▶ Entries shown
******************************
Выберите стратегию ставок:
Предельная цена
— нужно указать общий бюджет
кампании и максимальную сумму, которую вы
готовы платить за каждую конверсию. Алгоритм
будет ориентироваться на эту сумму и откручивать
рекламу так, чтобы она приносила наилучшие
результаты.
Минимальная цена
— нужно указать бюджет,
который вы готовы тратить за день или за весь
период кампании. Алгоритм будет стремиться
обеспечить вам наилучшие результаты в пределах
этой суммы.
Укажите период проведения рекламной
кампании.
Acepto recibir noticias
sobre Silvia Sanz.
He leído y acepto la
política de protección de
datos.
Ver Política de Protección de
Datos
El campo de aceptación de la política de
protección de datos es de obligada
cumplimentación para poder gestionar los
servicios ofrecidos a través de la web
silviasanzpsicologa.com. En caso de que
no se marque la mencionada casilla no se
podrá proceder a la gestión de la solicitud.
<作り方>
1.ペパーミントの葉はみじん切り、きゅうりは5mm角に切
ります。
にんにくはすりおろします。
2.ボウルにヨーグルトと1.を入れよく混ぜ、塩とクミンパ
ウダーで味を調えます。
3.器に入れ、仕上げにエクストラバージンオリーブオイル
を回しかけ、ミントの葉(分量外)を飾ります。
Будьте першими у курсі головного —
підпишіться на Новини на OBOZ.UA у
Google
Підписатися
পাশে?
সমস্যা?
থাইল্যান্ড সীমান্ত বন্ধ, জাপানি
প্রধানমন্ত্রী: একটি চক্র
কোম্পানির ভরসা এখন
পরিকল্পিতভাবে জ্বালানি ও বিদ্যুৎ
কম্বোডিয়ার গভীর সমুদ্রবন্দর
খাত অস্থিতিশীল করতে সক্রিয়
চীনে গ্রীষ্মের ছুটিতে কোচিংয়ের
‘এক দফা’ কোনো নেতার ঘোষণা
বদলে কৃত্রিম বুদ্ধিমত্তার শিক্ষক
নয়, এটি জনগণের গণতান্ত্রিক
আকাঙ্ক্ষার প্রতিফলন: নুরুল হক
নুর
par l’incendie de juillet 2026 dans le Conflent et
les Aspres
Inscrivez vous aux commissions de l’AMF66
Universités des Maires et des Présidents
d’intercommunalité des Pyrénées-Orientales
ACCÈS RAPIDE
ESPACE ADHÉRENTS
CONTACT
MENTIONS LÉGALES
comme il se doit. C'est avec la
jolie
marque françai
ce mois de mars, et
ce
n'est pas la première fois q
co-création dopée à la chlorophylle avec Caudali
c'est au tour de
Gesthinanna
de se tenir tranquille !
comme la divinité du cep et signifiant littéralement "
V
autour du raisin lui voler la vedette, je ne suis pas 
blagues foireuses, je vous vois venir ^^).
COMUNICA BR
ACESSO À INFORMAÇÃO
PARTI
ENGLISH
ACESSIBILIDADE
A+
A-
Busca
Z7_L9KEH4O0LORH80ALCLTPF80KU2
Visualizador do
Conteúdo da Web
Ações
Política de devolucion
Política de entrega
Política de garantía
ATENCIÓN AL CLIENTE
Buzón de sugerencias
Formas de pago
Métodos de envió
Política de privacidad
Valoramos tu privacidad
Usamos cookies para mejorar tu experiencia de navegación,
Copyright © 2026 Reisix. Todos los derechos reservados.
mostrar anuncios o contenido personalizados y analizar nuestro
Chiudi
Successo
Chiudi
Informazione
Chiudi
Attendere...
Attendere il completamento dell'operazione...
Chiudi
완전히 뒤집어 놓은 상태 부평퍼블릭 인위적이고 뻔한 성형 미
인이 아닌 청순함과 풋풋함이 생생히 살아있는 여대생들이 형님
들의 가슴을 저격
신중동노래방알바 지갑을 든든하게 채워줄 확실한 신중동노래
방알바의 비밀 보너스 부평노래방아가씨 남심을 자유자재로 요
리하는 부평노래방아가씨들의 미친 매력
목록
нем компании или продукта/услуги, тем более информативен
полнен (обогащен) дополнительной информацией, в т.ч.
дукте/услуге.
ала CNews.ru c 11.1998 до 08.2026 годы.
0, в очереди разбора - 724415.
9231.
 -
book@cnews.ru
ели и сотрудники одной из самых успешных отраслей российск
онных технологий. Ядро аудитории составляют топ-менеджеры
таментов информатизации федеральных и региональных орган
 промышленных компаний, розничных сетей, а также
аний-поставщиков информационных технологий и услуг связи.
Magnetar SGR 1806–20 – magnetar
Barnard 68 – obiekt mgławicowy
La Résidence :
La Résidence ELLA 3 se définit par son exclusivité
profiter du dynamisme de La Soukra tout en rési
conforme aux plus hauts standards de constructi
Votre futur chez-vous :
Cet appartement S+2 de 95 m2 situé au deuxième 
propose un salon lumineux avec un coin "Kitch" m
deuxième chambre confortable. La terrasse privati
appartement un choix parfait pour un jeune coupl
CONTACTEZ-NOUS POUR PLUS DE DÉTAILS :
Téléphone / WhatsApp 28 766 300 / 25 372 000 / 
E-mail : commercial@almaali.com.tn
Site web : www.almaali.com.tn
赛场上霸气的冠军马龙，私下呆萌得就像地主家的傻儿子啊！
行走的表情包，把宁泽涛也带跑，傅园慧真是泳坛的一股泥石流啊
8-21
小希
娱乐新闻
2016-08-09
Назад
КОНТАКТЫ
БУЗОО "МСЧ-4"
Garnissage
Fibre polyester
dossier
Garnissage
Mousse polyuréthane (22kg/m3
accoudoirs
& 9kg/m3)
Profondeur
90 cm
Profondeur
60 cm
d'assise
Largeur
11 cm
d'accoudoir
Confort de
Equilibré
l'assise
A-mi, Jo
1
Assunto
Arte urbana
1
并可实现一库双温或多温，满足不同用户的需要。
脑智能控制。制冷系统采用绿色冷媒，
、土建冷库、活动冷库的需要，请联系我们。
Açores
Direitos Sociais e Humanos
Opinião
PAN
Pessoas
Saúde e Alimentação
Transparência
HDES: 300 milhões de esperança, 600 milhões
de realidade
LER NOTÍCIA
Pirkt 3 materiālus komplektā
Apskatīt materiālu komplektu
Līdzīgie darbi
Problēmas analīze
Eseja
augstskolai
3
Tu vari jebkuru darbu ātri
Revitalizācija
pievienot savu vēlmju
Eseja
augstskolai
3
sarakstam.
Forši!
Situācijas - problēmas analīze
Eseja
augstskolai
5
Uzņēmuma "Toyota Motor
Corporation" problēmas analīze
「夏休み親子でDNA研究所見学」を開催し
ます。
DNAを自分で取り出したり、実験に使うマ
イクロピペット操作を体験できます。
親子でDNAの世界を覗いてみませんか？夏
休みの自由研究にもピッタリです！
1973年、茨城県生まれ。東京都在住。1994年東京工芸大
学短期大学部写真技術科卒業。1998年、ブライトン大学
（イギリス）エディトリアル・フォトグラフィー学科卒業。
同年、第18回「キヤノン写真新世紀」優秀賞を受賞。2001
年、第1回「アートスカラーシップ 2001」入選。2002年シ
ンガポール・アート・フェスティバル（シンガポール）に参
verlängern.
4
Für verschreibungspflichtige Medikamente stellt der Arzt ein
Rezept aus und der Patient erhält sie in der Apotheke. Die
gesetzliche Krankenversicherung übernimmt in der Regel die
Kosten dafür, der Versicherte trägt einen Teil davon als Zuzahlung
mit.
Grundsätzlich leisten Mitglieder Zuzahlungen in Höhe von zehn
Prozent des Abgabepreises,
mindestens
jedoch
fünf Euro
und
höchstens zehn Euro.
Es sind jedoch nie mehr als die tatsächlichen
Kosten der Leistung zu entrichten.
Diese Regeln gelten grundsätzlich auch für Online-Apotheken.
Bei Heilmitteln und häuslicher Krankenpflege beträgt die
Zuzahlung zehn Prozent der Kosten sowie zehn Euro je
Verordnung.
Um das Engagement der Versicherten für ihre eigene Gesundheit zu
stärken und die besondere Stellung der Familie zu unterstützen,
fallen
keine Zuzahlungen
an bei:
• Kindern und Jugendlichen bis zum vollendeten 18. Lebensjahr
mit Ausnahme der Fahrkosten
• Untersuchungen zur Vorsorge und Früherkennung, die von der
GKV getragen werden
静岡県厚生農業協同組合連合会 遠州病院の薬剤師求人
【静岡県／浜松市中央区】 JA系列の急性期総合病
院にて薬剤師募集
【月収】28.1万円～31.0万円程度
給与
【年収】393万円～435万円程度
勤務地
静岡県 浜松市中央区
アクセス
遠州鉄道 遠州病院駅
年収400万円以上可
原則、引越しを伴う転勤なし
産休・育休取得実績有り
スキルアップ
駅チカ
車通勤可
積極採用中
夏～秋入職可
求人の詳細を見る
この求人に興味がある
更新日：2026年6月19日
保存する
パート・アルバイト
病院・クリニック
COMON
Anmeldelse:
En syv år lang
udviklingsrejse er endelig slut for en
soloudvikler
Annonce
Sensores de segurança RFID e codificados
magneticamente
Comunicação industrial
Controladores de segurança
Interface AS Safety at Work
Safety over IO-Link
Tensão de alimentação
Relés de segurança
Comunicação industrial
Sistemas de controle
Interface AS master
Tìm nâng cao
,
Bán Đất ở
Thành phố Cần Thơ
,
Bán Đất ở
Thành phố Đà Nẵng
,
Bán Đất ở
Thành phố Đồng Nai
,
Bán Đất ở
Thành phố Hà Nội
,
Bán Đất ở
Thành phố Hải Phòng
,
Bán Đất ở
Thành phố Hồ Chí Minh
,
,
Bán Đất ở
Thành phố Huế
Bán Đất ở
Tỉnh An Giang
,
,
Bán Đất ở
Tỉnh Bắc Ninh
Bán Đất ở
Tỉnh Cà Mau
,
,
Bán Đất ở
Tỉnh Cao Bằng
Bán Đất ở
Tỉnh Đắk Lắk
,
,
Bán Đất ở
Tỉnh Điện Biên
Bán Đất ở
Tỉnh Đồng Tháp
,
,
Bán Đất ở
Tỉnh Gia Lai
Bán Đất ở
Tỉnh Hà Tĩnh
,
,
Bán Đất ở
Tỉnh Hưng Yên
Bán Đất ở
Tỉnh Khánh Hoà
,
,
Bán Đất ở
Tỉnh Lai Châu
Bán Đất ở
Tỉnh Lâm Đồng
******************************
▶ Task details
Please give back, exactly as it stands above, the stretch from the line with "Revitalizācija" through the line with "Interface AS Safety at Work", and no line outside it.

▶ Exercise answer
Revitalizācija
pievienot savu vēlmju
Eseja
augstskolai
3
sarakstam.
Forši!
Situācijas - problēmas analīze
Eseja
augstskolai
5
Uzņēmuma "Toyota Motor
Corporation" problēmas analīze
「夏休み親子でDNA研究所見学」を開催し
ます。
DNAを自分で取り出したり、実験に使うマ
イクロピペット操作を体験できます。
親子でDNAの世界を覗いてみませんか？夏
休みの自由研究にもピッタリです！
1973年、茨城県生まれ。東京都在住。1994年東京工芸大
学短期大学部写真技術科卒業。1998年、ブライトン大学
（イギリス）エディトリアル・フォトグラフィー学科卒業。
同年、第18回「キヤノン写真新世紀」優秀賞を受賞。2001
年、第1回「アートスカラーシップ 2001」入選。2002年シ
ンガポール・アート・フェスティバル（シンガポール）に参
verlängern.
4
Für verschreibungspflichtige Medikamente stellt der Arzt ein
Rezept aus und der Patient erhält sie in der Apotheke. Die
gesetzliche Krankenversicherung übernimmt in der Regel die
Kosten dafür, der Versicherte trägt einen Teil davon als Zuzahlung
mit.
Grundsätzlich leisten Mitglieder Zuzahlungen in Höhe von zehn
Prozent des Abgabepreises,
mindestens
jedoch
fünf Euro
und
höchstens zehn Euro.
Es sind jedoch nie mehr als die tatsächlichen
Kosten der Leistung zu entrichten.
Diese Regeln gelten grundsätzlich auch für Online-Apotheken.
Bei Heilmitteln und häuslicher Krankenpflege beträgt die
Zuzahlung zehn Prozent der Kosten sowie zehn Euro je
Verordnung.
Um das Engagement der Versicherten für ihre eigene Gesundheit zu
stärken und die besondere Stellung der Familie zu unterstützen,
fallen
keine Zuzahlungen
an bei:
• Kindern und Jugendlichen bis zum vollendeten 18. Lebensjahr
mit Ausnahme der Fahrkosten
• Untersuchungen zur Vorsorge und Früherkennung, die von der
GKV getragen werden
静岡県厚生農業協同組合連合会 遠州病院の薬剤師求人
【静岡県／浜松市中央区】 JA系列の急性期総合病
院にて薬剤師募集
【月収】28.1万円～31.0万円程度
給与
【年収】393万円～435万円程度
勤務地
静岡県 浜松市中央区
アクセス
遠州鉄道 遠州病院駅
年収400万円以上可
原則、引越しを伴う転勤なし
産休・育休取得実績有り
スキルアップ
駅チカ
車通勤可
積極採用中
夏～秋入職可
求人の詳細を見る
この求人に興味がある
更新日：2026年6月19日
保存する
パート・アルバイト
病院・クリニック
COMON
Anmeldelse:
En syv år lang
udviklingsrejse er endelig slut for en
soloudvikler
Annonce
Sensores de segurança RFID e codificados
magneticamente
Comunicação industrial
Controladores de segurança
Interface AS Safety at Work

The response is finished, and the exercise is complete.